Saturday, February 27, 2010

In Special Olympics event, 400 children rally against R-word

From The Southtown Star in Illinois. In the picture, T.J. Moore holds a sign with a pledge regarding the use of the word retard, during an assembly called "Spread the word to end the word retard", at Mt. Greenwood School in Chicago.

Addressing an auditorium of some 400 children at Mount Greenwood School on Feb. 26, Jennifer Marcello dropped the "R" word - retarded.

Not surprisingly in a room packed with first- through fourth-graders, an outbreak of giggling erupted.

Two rows of students who compete in the Special Olympics Young Athletes program did not laugh, and neither did the older children from the special needs class.

"It's not a funny word. It's what people say when they want to make fun of other people," said Marcello, who manages Illinois' young athletes program for children ages 2 to 7.

Special Olympics representatives and athletes are touring schools on behalf of a national campaign to stomp out use of the "R" word. A group of seventh-graders also took the Mount Greenwood stage Feb. 26, performing a series of one-minute skits highlighting why the word is hurtful.

Controversy surrounding use of the word made national headlines last month when it was reported that White House Chief of Staff Rahm Emanuel referred to a group of liberal activists as "(.......) retarded." Emanuel quickly apologized and agreed to sign a pledge to not use the word.

So far, more than 72,000 people have signed the pledge at The goal is to reach 100,000.

Thomas Strack, 38, of Palos Heights, said he frequently was taunted by the word as a junior high student. Friday was the first time that Strack, who is on the Special Olympics Illinois Board of Directors, publicly spoke out against use of the word.

"It's time for a change," said Strack, who has Down syndrome. "Spread the word to end the word. It would mean so much to so many people."

After discovering that their son Jack had Down syndrome, Special Olympics coach Brook Klawitter said she and her husband worried that he would be teased and wouldn't have friends, she told the schoolchildren. Now an outgoing 4-year-old, Jack has lots of friends, loves to play ball and can spell his own name, she said.

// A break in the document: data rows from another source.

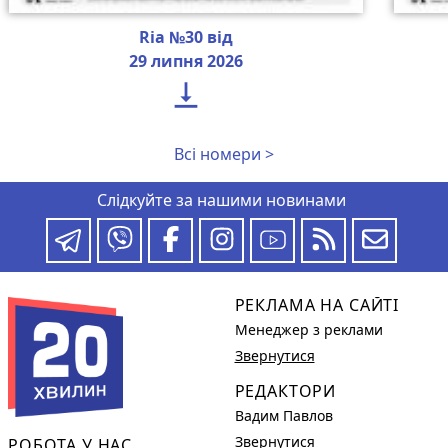
Ria №30 від
29 липня 2026

Всі номери >
Слідкуйте за нашими новинами
РЕКЛАМА НА САЙТІ
Менеджер з реклами
Звернутися
РЕДАКТОРИ
Вадим Павлов
Звернутися
РОБОТА У НАС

"Why is it so important to spread the word to end the word? It's because the 'R' word is hurtful to him. And it goes back to all (our) fears," Klawitter said.

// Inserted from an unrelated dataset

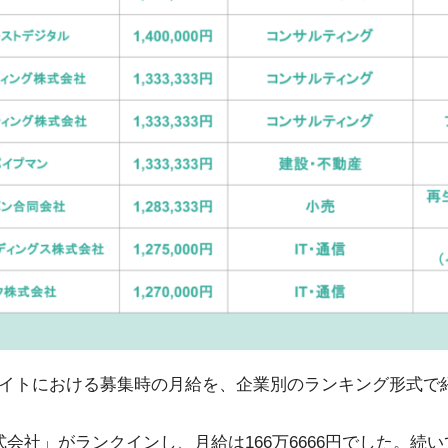
イトにおける募集時の月給を、企業別のランキング形式で
会社」がランクインし、月給は166万6666円でした。続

The national campaign began in earnest last winter at the Special Olympics World Winter Games in Idaho, when a group of athletes asked the organization to remove the word "mentally retarded" from its literature.

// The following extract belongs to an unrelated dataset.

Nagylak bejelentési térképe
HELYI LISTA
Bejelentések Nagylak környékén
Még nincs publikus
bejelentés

Since then, legislators across the country have sponsored measures to purge the word from the law books. A Maryland congresswoman has sponsored a measure in the U.S. House, and similar efforts are under way at statehouses in West Virginia, Washington state and Idaho, according to The Associated Press.

Illinois still uses the terminology, said Tom Green, spokesman for the state human services department.

The American Psychiatric Association has also proposed changing the diagnostic term "mental retardation" to "intellectual disability."